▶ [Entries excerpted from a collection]

[start]

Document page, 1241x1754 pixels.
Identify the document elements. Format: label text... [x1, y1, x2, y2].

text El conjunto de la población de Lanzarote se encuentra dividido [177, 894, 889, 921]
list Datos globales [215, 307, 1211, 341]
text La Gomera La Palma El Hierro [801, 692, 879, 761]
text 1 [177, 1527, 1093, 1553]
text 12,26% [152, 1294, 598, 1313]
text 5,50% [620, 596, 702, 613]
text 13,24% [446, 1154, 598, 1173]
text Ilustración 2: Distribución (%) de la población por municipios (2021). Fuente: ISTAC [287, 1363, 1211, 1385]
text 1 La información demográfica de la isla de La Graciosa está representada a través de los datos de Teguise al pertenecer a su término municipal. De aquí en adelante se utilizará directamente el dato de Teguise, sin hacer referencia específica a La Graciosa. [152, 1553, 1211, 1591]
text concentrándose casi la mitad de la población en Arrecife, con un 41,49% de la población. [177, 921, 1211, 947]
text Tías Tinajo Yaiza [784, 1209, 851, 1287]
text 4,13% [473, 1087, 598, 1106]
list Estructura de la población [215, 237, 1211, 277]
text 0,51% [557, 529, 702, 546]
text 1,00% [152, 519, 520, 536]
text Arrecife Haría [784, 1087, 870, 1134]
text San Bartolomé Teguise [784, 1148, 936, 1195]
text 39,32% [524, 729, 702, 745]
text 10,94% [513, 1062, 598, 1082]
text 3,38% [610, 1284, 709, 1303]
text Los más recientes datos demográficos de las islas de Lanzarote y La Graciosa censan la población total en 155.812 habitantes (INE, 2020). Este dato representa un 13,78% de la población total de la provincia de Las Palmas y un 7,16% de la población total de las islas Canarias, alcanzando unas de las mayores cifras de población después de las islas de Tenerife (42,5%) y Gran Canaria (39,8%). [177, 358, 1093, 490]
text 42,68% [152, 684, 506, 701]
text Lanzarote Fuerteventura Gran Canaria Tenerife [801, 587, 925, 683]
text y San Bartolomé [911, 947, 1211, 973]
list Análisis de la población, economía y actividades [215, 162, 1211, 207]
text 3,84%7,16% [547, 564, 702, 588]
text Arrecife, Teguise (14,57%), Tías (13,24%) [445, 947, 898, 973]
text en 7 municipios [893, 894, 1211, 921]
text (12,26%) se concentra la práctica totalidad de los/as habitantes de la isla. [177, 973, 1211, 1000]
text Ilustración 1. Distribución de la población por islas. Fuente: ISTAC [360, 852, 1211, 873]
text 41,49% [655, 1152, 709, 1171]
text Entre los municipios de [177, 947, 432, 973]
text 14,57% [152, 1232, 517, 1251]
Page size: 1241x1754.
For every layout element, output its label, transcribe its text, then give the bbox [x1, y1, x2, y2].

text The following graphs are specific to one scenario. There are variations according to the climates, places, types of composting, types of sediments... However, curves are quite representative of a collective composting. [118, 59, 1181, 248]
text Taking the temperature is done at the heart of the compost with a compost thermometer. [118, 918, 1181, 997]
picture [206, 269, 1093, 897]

[end]

▶ [What is asked]
Copy word for word the lines of the entries, starting at the line that contains "text The following" and continuing through the final line of the entries.

▶ [Correct answer]
text The following graphs are specific to one scenario. There are variations according to the climates, places, types of composting, types of sediments... However, curves are quite representative of a collective composting. [118, 59, 1181, 248]
text Taking the temperature is done at the heart of the compost with a compost thermometer. [118, 918, 1181, 997]
picture [206, 269, 1093, 897]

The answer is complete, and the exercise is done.